Opera Reviews
28 March 2024
Untitled Document

A memorable evening of music theatre



by Catriona Graham
Ullmann: The Emperor of Atlantis
English Touring Opera
October 2012

Photo: Richard Hubert Smith For the third of English Touring Opera's autumn productions, director James Conway has chosen The Emperor of Atlantis by Viktor Ullmann, libretto by Peter Kien, pairing it with a semi-staged performance of the cantata Christ lag in Todesbanden by Bach.

During the Sinfonia, Death, a sickle fixed like a bayonet at the end of his gun, leads on four people in 1940s clothes carrying suitcases. He places them before hospital-style screens. A sad-faced Harlequin takes a suitcase from one of them, opens it and produces caption cards. Death encourages the four to sing and settles down to listen with the Emperor.

There is a father, mother, son (in short trousers) and another man. The four sing the cantata, while Harlequin turns over the cards translating (or paraphrasing) the German. They are clearly anxious, a bit afraid. Of the four, bass-baritone Callum Thorpe has exemplary diction.

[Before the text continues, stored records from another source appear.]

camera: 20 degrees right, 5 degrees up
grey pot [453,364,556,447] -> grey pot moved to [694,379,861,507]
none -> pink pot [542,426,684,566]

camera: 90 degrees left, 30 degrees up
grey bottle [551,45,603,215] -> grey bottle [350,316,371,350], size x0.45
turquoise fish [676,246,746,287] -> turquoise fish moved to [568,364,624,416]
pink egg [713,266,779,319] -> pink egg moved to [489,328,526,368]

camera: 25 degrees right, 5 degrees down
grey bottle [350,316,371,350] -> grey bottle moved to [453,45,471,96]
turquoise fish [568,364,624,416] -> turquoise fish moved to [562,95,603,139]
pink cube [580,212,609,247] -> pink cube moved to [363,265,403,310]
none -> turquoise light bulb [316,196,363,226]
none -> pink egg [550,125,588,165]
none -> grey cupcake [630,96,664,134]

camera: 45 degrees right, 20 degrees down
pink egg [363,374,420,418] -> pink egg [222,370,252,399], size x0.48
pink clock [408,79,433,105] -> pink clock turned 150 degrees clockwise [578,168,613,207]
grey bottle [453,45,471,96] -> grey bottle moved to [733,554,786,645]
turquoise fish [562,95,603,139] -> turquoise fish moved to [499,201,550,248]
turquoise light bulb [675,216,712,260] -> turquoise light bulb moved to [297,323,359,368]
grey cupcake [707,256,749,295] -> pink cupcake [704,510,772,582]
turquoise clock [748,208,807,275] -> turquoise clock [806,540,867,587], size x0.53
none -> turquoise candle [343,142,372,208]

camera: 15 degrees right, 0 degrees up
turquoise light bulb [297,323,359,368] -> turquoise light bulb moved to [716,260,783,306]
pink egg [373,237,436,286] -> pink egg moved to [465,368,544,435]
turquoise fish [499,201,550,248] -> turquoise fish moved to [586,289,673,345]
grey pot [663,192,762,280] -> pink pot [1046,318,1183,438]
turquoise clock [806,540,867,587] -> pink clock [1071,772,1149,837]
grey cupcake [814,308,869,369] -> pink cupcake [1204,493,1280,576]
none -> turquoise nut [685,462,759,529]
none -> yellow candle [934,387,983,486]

At the end, the audience of three lead the applause. There is no interval before the beginning of Ullmann's opera, composed in 1944 in the Czech Jewish ghetto of Terezin / Theresienstadt. Curtains are drawn across the stage as a backdrop, the hospital screens are rushed into shapes, and the characters and situation is introduced - it is, so far, very Brechtian.

Harlequin (Jeffrey Stewart) is fed up, as is Death (Robert Winslade Anderson), pouring out the sand from his hourglass and using it for a soft-shoe shuffle into a rather Hollywood-esque 'blues'. The sub-titles are comments on the action rather than the words being sung. The Drummer (Katie Bray) still in short trousers under her uniform, with long bones for sticks, announces - in a minor version of Deutschland uber alles - that the Emperor has decreed death for everyone. Death is annoyed and goes on strike.

Loudspeaker (Callum Thorpe) informs the Emperor of the progress of the war. The Emperor (Richard Mosley-Evans) is getting increasingly tetchy at Loudspeaker's reports that 'Death is expected shortly', that the soldiers are wrestling with life and that terrorists are still alive hours after they have been executed.

Soldier (Rupert Charlesworth - singing tenor in the cantata) is shot by the Maiden (Paula Sides - the mother), who cannot believe he doesn't die. Eventually, Death goes to the Emperor, who entreats him to go back to work - only Death strikes the bargain that the Emperor dies first. The four from the cantata return to sing the final chorale Ein feste burg ist unser Gott - shrinking, in fear and anxiety, in their underwear.

From the jolly singing of Death and Harlequin, to the clear, soaring lines and harmonic underpinning of the cantata, the performers on stage and in the pit, conducted by Peter Selwyn, bring out the variety of musical styles both Bach and Ullmann used. Guy Hoare's lighting - particularly the searchlight which rakes the audience - heightens the atmosphere. Designer Neil Irish's gateway, with the steep path from which Death entices the Emperor, is menacing.

This is a memorable production of a thought-provoking and challenging work.